Recast every line of the records below as a JSON list of strings, one string per line, with blank lines and the pictures left out.

>>

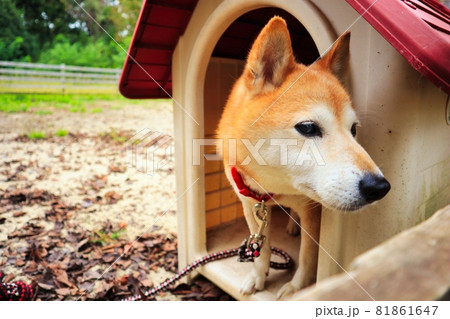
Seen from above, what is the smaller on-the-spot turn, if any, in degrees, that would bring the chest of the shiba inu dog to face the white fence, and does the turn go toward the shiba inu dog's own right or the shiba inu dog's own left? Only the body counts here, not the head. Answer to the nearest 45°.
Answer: approximately 180°

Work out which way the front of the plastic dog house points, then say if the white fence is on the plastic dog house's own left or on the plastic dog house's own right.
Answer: on the plastic dog house's own right

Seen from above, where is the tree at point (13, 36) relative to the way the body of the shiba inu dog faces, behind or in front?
behind

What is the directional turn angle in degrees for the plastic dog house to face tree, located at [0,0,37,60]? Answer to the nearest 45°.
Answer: approximately 90° to its right
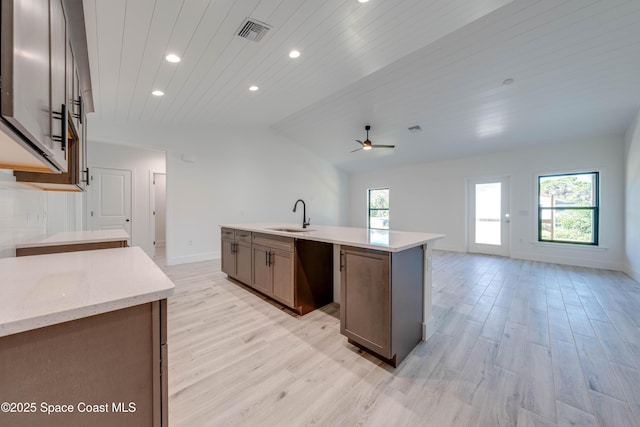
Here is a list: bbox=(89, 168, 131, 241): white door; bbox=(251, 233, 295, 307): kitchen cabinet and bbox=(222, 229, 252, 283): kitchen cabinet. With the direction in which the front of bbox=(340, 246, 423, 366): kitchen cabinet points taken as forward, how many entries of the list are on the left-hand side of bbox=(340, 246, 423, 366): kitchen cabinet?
0

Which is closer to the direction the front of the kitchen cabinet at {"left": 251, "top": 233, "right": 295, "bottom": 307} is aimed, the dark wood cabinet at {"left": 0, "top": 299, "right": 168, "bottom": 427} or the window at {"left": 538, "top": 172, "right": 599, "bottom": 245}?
the dark wood cabinet

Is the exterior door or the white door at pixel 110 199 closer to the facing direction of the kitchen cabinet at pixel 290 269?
the white door

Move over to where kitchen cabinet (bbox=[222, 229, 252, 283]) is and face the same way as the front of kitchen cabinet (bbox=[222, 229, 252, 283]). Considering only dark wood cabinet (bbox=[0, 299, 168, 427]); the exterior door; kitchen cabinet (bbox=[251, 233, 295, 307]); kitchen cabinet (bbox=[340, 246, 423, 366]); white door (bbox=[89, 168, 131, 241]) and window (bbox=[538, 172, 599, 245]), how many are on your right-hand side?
1

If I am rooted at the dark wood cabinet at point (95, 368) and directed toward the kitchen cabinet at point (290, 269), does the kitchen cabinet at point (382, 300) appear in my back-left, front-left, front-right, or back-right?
front-right

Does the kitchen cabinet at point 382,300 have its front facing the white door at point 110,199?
no

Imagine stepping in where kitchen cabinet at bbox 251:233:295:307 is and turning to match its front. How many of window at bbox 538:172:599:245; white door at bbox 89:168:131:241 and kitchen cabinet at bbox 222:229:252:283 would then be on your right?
2

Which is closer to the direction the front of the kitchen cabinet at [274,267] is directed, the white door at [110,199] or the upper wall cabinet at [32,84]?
the upper wall cabinet

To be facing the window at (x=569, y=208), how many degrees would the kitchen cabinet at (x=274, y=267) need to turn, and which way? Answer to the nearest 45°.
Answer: approximately 135° to its left

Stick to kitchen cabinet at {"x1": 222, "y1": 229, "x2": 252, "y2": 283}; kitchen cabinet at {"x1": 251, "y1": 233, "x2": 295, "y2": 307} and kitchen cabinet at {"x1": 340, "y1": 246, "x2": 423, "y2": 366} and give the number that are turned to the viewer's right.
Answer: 0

<<

Answer below:
[
  "Seen from above, what is the smaller on-the-spot turn, if any, in degrees, that would bring the chest of the shiba inu dog to face the white fence, and does the turn go toward the shiba inu dog's own right or the shiba inu dog's own left? Only the body counts here, not the head. Answer to the nearest 45°.",
  "Answer: approximately 180°",
  "Work out which way the front of the plastic dog house points, then say if the white fence is on the plastic dog house's own left or on the plastic dog house's own right.",
  "Answer: on the plastic dog house's own right",
  "Seen from above, where is the tree at point (13, 36) relative to the way the body of the shiba inu dog faces, behind or in front?",
  "behind",
  "What is the directional turn angle in degrees for the plastic dog house to face tree, located at [0,0,37,60]? Answer to the nearest 45°.",
  "Answer: approximately 90° to its right",
  "Here is a list: bbox=(89, 168, 131, 241): white door; bbox=(251, 233, 295, 307): kitchen cabinet and bbox=(222, 229, 252, 283): kitchen cabinet. With the direction in which the front of bbox=(340, 246, 423, 366): kitchen cabinet points taken as forward, how many entries of the list are on the left-hand side of bbox=(340, 246, 423, 366): kitchen cabinet?",
  "0",
  "Which is closer to the direction the front of the kitchen cabinet at {\"left\": 251, \"top\": 233, \"right\": 295, \"bottom\": 307} is aimed, the dark wood cabinet at {\"left\": 0, \"top\": 299, \"right\": 168, \"bottom\": 427} or the window at {\"left\": 538, \"top\": 172, \"right\": 599, \"bottom\": 245}?",
  "the dark wood cabinet",
  "Is the exterior door or the white door at pixel 110 199 closer to the facing direction of the kitchen cabinet at pixel 290 269?",
  "the white door",
  "Move over to where kitchen cabinet (bbox=[222, 229, 252, 283]) is and face the same way as the front of kitchen cabinet (bbox=[222, 229, 252, 283]). Considering only dark wood cabinet (bbox=[0, 299, 168, 427]); the exterior door; kitchen cabinet (bbox=[251, 233, 295, 307]); kitchen cabinet (bbox=[340, 246, 423, 366]); white door (bbox=[89, 168, 131, 241]) and window (bbox=[538, 172, 599, 245]), how many are on your right-hand side?",
  "1",
  "If I am rooted at the dark wood cabinet at point (95, 368) and directed toward the kitchen cabinet at point (290, 269), does the kitchen cabinet at point (382, 300) appear in my back-left, front-left, front-right, or back-right?",
  "front-right",
  "Does the kitchen cabinet at point 382,300 have its front facing the white door at point 110,199?",
  "no",
  "Imagine stepping in where kitchen cabinet at bbox 251:233:295:307 is and turning to match its front. How many of window at bbox 538:172:599:245; white door at bbox 89:168:131:241 and kitchen cabinet at bbox 222:229:252:283 would then be on your right?",
  "2",
  "Which is closer to the direction the front of the kitchen cabinet at [274,267] is directed, the white door at [110,199] or the upper wall cabinet at [32,84]?",
  "the upper wall cabinet",
  "To be facing the window at (x=569, y=208), how many degrees would the kitchen cabinet at (x=274, y=267) need to turn, and which way? Answer to the nearest 45°.",
  "Answer: approximately 135° to its left",
  "Stick to kitchen cabinet at {\"x1\": 222, \"y1\": 229, \"x2\": 252, \"y2\": 283}; kitchen cabinet at {\"x1\": 251, \"y1\": 233, \"x2\": 295, \"y2\": 307} and kitchen cabinet at {\"x1\": 340, \"y1\": 246, \"x2\": 423, \"y2\": 366} and give the number that are turned to the viewer's right.",
  "Answer: 0"
]